Maintaining a normal physiologic acid-base balance is essential for the functioning of every organ system in the body. The renal and pulmonary systems are the primary regulators of acid-base balance. There are four principal acid-base disorders: metabolic acidosis, metabolic alkalosis, respiratory acidosis, and respiratory alkalosis. A systematic approach to evaluation is critical to identify potential etiologies. A history, physical examination, metabolic profile, and arterial blood gas measurement provide a full assessment of acid-base status. However, availability of arterial blood gas measurements is usually limited outside of inpatient and emergency department settings. Calculation of an anion gap is a crucial first step for evaluating laboratory test results. Changes in serum pH, Pco2, serum bicarbonate concentration, and anion gap suggest the primary disorder, and predictable compensatory changes indicate whether a secondary acid-base disturbance is present. Mixed acid-base disorders involving the renal and pulmonary systems can occur, underscoring the importance of a systematic approach to evaluation. In the outpatient setting, primary care physicians play a vital role in identifying and treating these disorders based on initial evaluation.

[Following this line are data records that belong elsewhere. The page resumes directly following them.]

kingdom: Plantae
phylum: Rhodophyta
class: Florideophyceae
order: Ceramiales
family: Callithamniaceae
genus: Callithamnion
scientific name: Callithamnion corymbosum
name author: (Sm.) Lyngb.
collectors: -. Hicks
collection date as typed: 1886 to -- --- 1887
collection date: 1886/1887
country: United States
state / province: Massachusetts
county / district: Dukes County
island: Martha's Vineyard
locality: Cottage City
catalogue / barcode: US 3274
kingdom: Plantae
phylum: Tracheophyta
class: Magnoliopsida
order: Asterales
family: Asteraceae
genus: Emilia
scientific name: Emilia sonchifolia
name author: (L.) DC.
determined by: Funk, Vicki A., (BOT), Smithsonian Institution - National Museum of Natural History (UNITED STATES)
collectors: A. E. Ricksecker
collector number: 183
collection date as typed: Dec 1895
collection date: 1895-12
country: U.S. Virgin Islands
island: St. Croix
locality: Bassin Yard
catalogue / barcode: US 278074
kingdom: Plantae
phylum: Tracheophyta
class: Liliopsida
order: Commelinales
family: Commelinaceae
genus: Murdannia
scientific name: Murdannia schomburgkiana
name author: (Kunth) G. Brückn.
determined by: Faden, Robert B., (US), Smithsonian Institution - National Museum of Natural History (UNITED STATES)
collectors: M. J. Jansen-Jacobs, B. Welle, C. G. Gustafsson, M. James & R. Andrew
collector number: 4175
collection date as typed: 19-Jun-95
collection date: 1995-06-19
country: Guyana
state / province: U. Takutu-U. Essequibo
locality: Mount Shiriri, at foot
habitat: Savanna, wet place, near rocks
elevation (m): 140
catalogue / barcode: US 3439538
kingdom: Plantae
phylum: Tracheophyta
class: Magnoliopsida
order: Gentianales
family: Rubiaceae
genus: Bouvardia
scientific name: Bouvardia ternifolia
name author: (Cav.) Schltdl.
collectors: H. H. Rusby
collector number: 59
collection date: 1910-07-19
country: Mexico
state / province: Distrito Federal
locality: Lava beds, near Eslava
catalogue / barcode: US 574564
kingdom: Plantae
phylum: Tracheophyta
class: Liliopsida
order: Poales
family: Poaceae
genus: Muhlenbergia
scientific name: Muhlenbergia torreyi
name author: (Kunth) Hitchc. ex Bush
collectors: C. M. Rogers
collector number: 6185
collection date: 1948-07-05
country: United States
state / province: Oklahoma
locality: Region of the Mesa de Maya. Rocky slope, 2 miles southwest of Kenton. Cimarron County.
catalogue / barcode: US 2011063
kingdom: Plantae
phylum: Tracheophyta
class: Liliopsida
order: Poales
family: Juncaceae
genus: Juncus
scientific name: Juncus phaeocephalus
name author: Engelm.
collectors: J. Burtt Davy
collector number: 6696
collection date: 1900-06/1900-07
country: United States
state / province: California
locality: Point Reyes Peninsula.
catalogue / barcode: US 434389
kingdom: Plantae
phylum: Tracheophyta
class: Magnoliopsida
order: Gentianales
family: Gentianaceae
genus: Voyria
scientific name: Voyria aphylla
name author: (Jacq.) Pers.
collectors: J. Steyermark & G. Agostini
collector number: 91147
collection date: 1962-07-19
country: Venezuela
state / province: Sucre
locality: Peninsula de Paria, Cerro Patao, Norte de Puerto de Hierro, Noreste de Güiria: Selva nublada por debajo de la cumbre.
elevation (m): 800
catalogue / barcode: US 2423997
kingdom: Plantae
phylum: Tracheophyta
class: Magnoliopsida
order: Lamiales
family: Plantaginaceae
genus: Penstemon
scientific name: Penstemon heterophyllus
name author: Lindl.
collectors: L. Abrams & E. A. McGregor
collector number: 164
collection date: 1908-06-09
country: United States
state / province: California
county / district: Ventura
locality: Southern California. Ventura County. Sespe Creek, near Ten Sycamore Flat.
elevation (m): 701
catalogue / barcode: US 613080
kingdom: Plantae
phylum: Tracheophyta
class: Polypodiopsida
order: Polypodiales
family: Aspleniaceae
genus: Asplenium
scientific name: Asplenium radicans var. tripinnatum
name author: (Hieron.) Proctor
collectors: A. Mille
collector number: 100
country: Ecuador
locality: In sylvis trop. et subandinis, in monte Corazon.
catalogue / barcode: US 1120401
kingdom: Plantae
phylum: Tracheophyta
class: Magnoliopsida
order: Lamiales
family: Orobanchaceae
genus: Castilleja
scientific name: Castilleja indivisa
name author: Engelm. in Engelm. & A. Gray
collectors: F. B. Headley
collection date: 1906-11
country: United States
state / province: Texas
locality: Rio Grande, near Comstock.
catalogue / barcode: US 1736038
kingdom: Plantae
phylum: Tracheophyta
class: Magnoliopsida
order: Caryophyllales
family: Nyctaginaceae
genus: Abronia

Prompt recognition and management of acid-base disorders can help prevent morbidity and mortality.

Calcium Disorders

Calcium is an essential element for normal physiologic function. Normal serum calcium is maintained within a close range of 8.4 to 10.4 mg/dL, and acute or severe changes can result in serious cardiac, musculoskeletal, and neurologic consequences. Normal calcium levels are maintained by interactions of parathyroid hormone and vitamin D. Parathyroid hormone regulates calcium levels via bone resorption, renal calcium reabsorption, and enhanced calcium absorption in the small intestine. Causes of hypocalcemia include hypoparathyroidism (often postsurgical), severe chronic kidney disease, and vitamin D deficiency. Laboratory testing for serum parathyroid hormone, kidney function, vitamin D metabolites, and serum phosphorus can help differentiate among causes. Acutely symptomatic patients require inpatient treatment with intravenous calcium gluconate, cardiac monitoring, and correction of hypomagnesemia. Hypercalcemia is most often due to primary hyperparathyroidism or malignancy. In the evaluation, hypercalcemia should first be confirmed by measurement of ionized calcium or repeat measurement of total serum calcium and correction for albumin. Obtaining a serum parathyroid hormone level is the next step. Asymptomatic, chronic mild hypercalcemia is often caused by primary hyperparathyroidism, which can be observed or treated surgically. Patients with severe hypercalcemia may have profound dehydration and require inpatient treatment with intravenous fluids, bisphosphonates, and calcitonin.